Other Edmundites elected or re-elected to the General Council, a governing body of the Society working alongside the new superior general for four-year terms, were: First Councilor: Fr. Brian Cummings, Second Councilor: Fr. David Theroux; Third Councilor, Fr. Marcel Rainville (new council member), and Fourth Councilor Fr. Stanley Deresienski.

Experience with many cultures

Fr. Cray was born into an Irish Catholic family in the Jamaica Plain section of Boston in 1945, the youngest of three. His father was a high school Latin teacher, and his mother worked in the Boston Public Library. Cray graduated from Boston Latin School in 1963 and enrolled at Saint Michael’s. His family had ties to Bellows Falls, and he liked the idea of studying in Vermont at a Catholic college where he attended daily Mass, he said in a Vermont Catholic magazine interview earlier this year, adding that he intended to become an English teacher, but during his studies at Saint Michael’s, Edmundite Fr. Francis Gokey encouraged his religious vocation.,

He entered the Edmundite novitiate and graduated from Saint. Michael’s in 1968, then studied theology at the University of St. Michael’s College in Toronto, earning a master of divinity degree in 1971. Burlington Bishop John A. Marshall ordained him to the priesthood in 1972, and his first assignment was as parochial vicar of St. Edmund of Canterbury Parish in Whitton in southwest London, a parish then staffed by the Society of St. Edmund.

Fr. Cray next served in Burlington, as director of scholastics for the Society, and later as secretary general, and he lived in Mystic, Conn., where he was the order’s director of novices. He served parishes — some years two at once — in Quebec, and was episcopal vicar for the English-speaking region in the Diocese of Saint-Jean–Longueuil, where, for two years he was a pastor in Greenfield Park. From Canada he was transferred to Selma in Alabama to serve as programs director of the Society’s Southern Missions, and from there moved to New Orleans to be president of Bishop Perry Middle School, another important former Edmundite ministry until Hurricane Katrina’s after-effects led to its closure.

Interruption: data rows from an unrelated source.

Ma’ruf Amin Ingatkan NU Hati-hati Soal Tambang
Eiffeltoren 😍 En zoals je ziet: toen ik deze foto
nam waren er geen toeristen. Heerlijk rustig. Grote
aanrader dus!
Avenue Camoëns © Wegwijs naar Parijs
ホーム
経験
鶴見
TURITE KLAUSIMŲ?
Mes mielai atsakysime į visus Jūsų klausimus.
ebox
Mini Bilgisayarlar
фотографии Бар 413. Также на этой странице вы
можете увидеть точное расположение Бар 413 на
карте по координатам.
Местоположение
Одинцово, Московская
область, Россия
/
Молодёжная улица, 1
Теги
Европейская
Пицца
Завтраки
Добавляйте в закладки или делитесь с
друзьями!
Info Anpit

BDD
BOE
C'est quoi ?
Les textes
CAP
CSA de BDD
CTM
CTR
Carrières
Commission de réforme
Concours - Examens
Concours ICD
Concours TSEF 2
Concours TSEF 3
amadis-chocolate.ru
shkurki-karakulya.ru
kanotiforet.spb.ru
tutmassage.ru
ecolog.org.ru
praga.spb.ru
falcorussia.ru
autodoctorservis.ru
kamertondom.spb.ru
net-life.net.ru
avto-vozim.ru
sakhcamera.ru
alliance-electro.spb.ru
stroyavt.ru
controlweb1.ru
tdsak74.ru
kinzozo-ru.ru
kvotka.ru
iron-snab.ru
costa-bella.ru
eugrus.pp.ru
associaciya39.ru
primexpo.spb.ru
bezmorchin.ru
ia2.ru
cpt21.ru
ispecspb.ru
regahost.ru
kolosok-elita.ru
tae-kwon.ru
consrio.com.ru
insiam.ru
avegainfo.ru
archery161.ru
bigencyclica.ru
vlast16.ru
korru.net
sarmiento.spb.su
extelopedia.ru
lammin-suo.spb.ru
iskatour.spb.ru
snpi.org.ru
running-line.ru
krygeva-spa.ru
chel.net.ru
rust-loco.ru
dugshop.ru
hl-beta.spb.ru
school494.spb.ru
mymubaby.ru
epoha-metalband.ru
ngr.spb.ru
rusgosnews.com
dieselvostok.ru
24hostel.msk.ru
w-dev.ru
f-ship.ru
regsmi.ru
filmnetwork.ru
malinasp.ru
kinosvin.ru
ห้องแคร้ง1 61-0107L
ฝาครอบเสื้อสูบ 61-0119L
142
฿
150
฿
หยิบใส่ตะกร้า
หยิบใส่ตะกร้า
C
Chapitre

“The benefit of living in more than one culture is you realize there are very few absolutes apart from God,” Fr. Cray told Vermont Catholic . “I have benefited tremendously from living in cultures that are not the culture I was brought up in.” He said he believes that division and violence come out of fear from not knowing people who seem different, but once you really know them, “you come to love them, and you don’t fear them.”